Colfax, Washington

Colfax History:

Colfax is named for Schuyler Colfax, vice president of Ulysses S. Grant. The city’s location is the natural result of the intersection of two rivers and three systems of rails. The first significant industry was logging and lumber milling, but ranching and wheat farming soon followed and a flour mill was added. The arrival of people to Colfax came relatively late in the settlement of the west, in the late eighteen sixties and was finally incorporated in 1873.

The topography of the area is a vast region of steep rolling hills. It The earth is rich and deep, with top soil up to a hundred feet thick. The system of hills is known as the Palouse Hills and the area as the Palouse.

The first white settlers in the area claimed the vast acres of tall bunch grass as grazing land. It wasn’t until the late 1870s and 1880s, that the land was not taken seriously as farming land.

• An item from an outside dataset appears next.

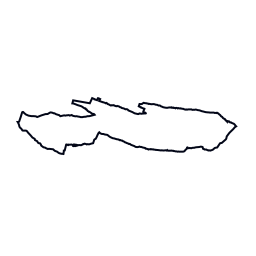 Contla de Juan Cuamatzi, Tlaxcala, Mexico, rotated 164°
{"feature_id": "50627088B55272636333464", "entity_name": "Contla de Juan Cuamatzi", "entity_type": "district", "adm_level": 2, "iso_a3": "MEX", "parent_name": "Mexico", "parent_adm1": "Tlaxcala", "projection": "mercator", "projection_center": [-98.137, 19.32], "detail": "fine", "context": "isolated", "style": "outline", "palette": "ink", "viewbox_px": 256, "rotation_deg": 164, "n_neighbors": 0, "source": "geoboundaries", "source_scale": "gbopen_adm2", "svg_char_len": 5865}
<svg xmlns="http://www.w3.org/2000/svg" viewBox="0 0 256 256"><g transform="rotate(164 128 128)"><path d="M33.0,110.4L33.9,111.3L34.4,112.7L35.3,113.6L35.8,115.0L36.6,116.0L37.2,117.2L37.7,117.5L38.2,118.1L38.6,117.9L39.3,118.3L40.4,118.5L41.2,119.1L45.0,120.2L45.9,120.7L47.2,121.1L49.1,121.9L51.1,123.1L52.4,123.8L54.3,125.2L56.3,126.1L57.1,126.7L58.0,127.1L59.2,127.2L60.0,127.5L60.8,127.6L61.4,127.9L61.9,128.4L63.9,129.0L65.1,129.3L65.9,129.3L66.4,129.6L67.0,129.6L67.1,129.8L67.8,129.9L68.7,130.4L69.6,131.2L70.5,131.5L71.0,131.8L71.6,132.0L71.9,132.4L72.4,132.4L73.3,132.7L73.9,133.2L74.1,133.2L74.8,133.1L75.3,133.7L76.2,134.1L76.8,134.1L77.0,133.9L77.9,134.6L78.9,134.8L79.1,135.3L80.2,135.3L80.7,136.0L81.8,136.0L82.6,136.4L84.9,136.6L86.6,137.3L88.5,138.3L89.5,139.2L90.2,139.6L90.9,140.6L91.3,140.9L92.5,141.2L93.5,142.2L95.0,142.8L95.9,143.5L97.0,144.0L99.0,144.4L101.0,145.4L101.5,145.4L102.1,146.0L102.8,146.2L103.4,146.7L104.7,147.1L106.0,147.9L107.4,147.5L107.7,147.3L108.3,147.3L109.0,147.4L110.3,147.9L111.7,145.9L111.4,145.6L110.6,145.1L110.5,144.7L109.9,144.1L109.5,144.1L109.3,143.7L108.2,142.8L107.3,142.3L106.9,141.9L108.9,139.4L108.9,138.9L107.2,138.0L106.9,137.6L106.9,137.2L107.5,137.2L108.6,137.6L109.1,137.6L109.7,137.8L111.2,138.0L112.8,138.8L113.3,138.8L113.9,138.5L114.5,138.6L117.6,140.3L119.4,142.1L122.8,144.8L123.1,145.6L123.5,146.1L124.2,146.5L125.3,146.7L126.7,148.0L128.4,148.9L129.2,149.9L129.9,150.2L130.8,151.3L131.7,151.8L132.1,151.9L132.4,152.2L133.1,152.1L133.4,152.2L135.1,153.4L135.4,153.9L136.5,154.0L137.2,154.4L138.1,154.3L138.4,154.4L140.0,156.0L140.9,156.6L141.1,157.2L141.8,158.0L142.2,157.8L142.5,157.8L142.9,158.3L143.3,158.6L145.2,159.9L145.5,159.9L146.0,160.4L147.2,161.2L147.4,161.4L148.0,161.7L148.3,162.0L146.8,163.5L147.9,164.5L148.2,164.2L148.9,164.8L150.1,163.3L151.9,164.5L152.2,164.7L152.1,164.9L152.2,165.0L154.2,166.6L157.9,162.3L173.1,169.7L174.7,167.0L174.1,166.8L173.3,166.3L171.4,164.9L170.3,164.0L167.2,162.0L166.0,160.9L165.3,159.9L164.3,158.9L163.6,158.7L163.4,158.4L163.5,157.8L163.1,157.3L162.7,157.2L162.6,156.7L162.3,156.2L162.1,155.5L161.8,155.3L161.2,154.4L160.7,154.3L158.2,151.3L157.8,151.0L157.1,151.0L156.5,150.2L156.4,149.9L161.3,150.0L162.2,150.1L163.6,150.5L165.6,150.5L166.8,150.8L168.0,151.0L168.9,151.0L170.5,151.5L171.4,152.1L173.1,152.9L174.1,153.5L175.3,153.7L176.9,154.5L178.1,155.3L178.5,156.0L180.6,156.0L180.9,156.4L181.7,156.8L182.7,156.9L183.6,157.1L184.9,157.2L185.7,157.7L186.4,157.8L189.8,158.0L190.6,159.3L192.3,160.4L193.4,161.1L194.6,162.4L195.2,162.5L196.6,163.6L198.0,164.3L198.8,164.3L201.4,163.6L203.5,164.1L207.6,164.0L209.9,163.8L210.7,163.7L212.3,163.6L213.1,164.4L213.8,164.8L215.7,165.5L217.7,166.1L220.2,167.3L222.4,169.1L223.7,171.0L224.3,172.2L224.6,172.4L225.2,172.4L225.6,172.0L227.8,168.6L230.8,164.3L231.4,163.9L232.4,164.2L232.0,162.3L231.9,160.8L232.0,159.5L231.9,158.8L231.6,158.0L230.9,156.9L230.5,156.0L230.3,155.1L230.1,154.7L229.5,154.4L227.1,153.7L226.5,153.4L226.0,152.8L225.4,151.2L223.6,147.7L222.5,145.2L220.7,143.3L220.7,142.0L219.0,140.4L218.8,140.0L218.7,139.0L218.5,138.6L217.8,137.9L216.9,137.6L216.7,137.3L216.3,136.2L216.3,135.3L216.2,134.9L214.6,132.8L214.3,132.6L213.1,132.0L212.1,130.9L210.8,129.9L210.5,129.9L209.5,129.7L205.9,128.2L205.5,127.7L205.3,127.2L204.6,126.2L202.6,124.7L201.7,123.4L201.3,123.0L200.7,122.5L199.0,121.5L198.2,121.3L197.3,120.8L197.1,120.9L197.2,121.4L196.7,122.0L196.2,123.1L195.9,124.0L195.0,123.9L192.0,129.1L191.7,129.1L191.3,129.0L190.5,128.1L190.1,128.0L189.7,128.4L188.7,128.0L187.0,127.7L186.5,127.5L186.1,127.1L185.8,125.8L185.5,125.6L184.3,125.4L183.6,125.1L183.2,125.1L183.4,125.3L184.2,125.6L184.4,125.8L184.5,126.1L184.2,126.6L184.5,127.0L184.4,127.1L183.6,126.6L182.8,126.4L180.7,125.2L179.7,125.1L177.9,124.4L177.7,124.5L176.0,124.6L175.4,125.0L174.9,124.8L174.4,124.8L174.1,124.9L172.8,124.2L172.2,123.6L171.2,123.6L170.2,123.1L169.6,123.0L167.5,123.1L166.2,123.0L165.7,123.0L163.7,126.0L163.2,126.3L162.1,126.5L161.9,126.6L160.6,128.0L159.2,129.7L157.7,131.3L156.8,131.8L156.1,130.5L154.8,129.5L153.3,129.0L152.0,128.1L150.0,127.2L149.6,126.9L148.6,125.4L147.6,124.2L145.5,122.4L144.2,121.8L141.9,120.3L140.5,119.7L140.3,119.4L139.5,119.0L139.2,118.5L138.6,118.5L137.9,117.8L136.9,117.4L136.5,116.7L136.0,116.4L135.7,116.1L135.2,115.7L135.0,115.2L133.7,114.3L133.4,113.9L133.0,113.7L132.2,113.1L131.7,112.5L131.3,112.3L130.8,112.3L130.3,111.8L130.1,111.4L129.5,110.8L126.8,108.8L126.5,108.4L126.0,107.8L124.5,107.1L123.2,106.9L122.1,107.0L121.4,106.4L120.4,106.1L119.2,105.2L117.1,104.1L116.8,103.3L115.8,103.0L115.2,102.4L114.6,102.2L114.3,101.7L113.7,101.8L112.7,101.5L112.2,101.5L112.0,101.2L111.0,101.1L110.8,100.8L110.5,100.7L109.6,100.5L109.5,100.3L109.3,100.2L108.0,99.7L107.4,99.3L107.1,99.3L106.1,98.8L105.4,98.6L102.4,97.3L101.8,97.3L100.2,96.6L97.6,96.1L97.0,95.6L96.7,95.6L96.3,95.9L96.0,95.4L95.7,95.1L94.6,94.9L94.1,94.6L93.6,94.5L93.1,94.5L92.6,94.4L91.9,93.9L91.0,93.8L90.4,93.2L89.6,93.0L89.1,92.6L88.7,92.4L87.7,92.1L86.7,91.5L86.0,91.5L85.2,91.1L82.1,90.2L80.9,90.0L79.9,90.3L78.4,91.4L77.7,91.5L77.4,91.7L76.6,92.9L76.1,92.9L75.7,92.1L75.1,91.8L74.2,91.8L72.8,91.1L71.7,91.2L69.4,90.7L69.0,90.8L67.8,90.7L64.8,90.1L63.1,90.0L61.9,89.4L61.5,89.0L61.6,87.6L61.5,87.2L60.7,86.8L60.6,86.5L60.3,86.2L59.0,85.8L58.5,85.6L58.1,85.1L56.9,84.2L56.4,84.3L55.2,83.6L54.6,83.7L53.9,83.6L52.3,83.8L50.3,84.8L49.6,84.9L47.6,84.7L43.8,87.9L43.5,88.0L42.0,87.8L37.1,90.1L36.4,90.8L35.4,92.7L32.0,95.3L30.4,96.2L27.2,97.9L25.1,99.3L23.6,99.8L23.8,100.1L24.5,101.9L25.1,102.9L26.8,104.2L27.3,104.9L28.2,105.1L28.7,105.7L28.8,106.0L29.0,106.0L29.3,106.2L29.3,106.3L29.0,106.4L29.2,106.7L29.9,106.9L30.5,107.3L30.8,107.2L31.0,106.8L31.4,107.7L32.0,108.3L32.1,108.6L32.0,109.0L32.3,109.3L32.3,109.7L32.8,110.0L33.0,110.4Z" fill="none" stroke="#020617" stroke-width="2"/></g></svg>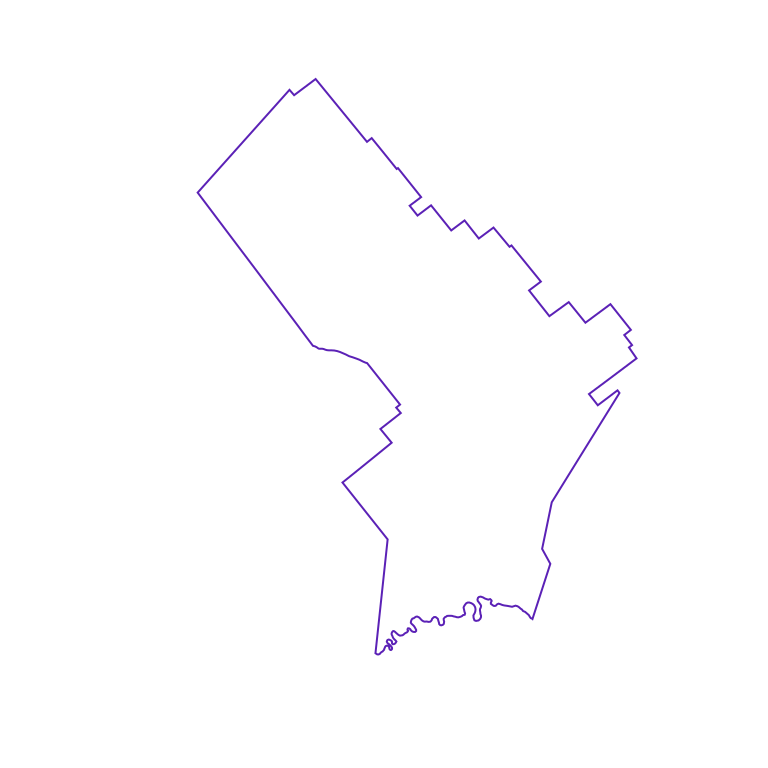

It was the influenced by immigrants from Eastern Europe who were familiar with similar climatic conditions, farmers began cultivating the Palouse hills and growing winter wheat, a crop that was planted in the fall and harvested the following summer. With the development of mechanized farming techniques, the Palouse produces enormous crops and farming units have developed into hundreds and even thousands of acres.


Colfax is located 16 miles northwest of Pullman on Highway 195, sitting at 1962 feet. It serves as the seat of Whitman County and has a population of ~2,748.  The region is one of the worlds leaders in the production of peas, lentils and barley.

The combination of retail and service businesses and government entities continue to this day. The lifestyle of Colfax provides its citizens with a unique blend of small town and rural living.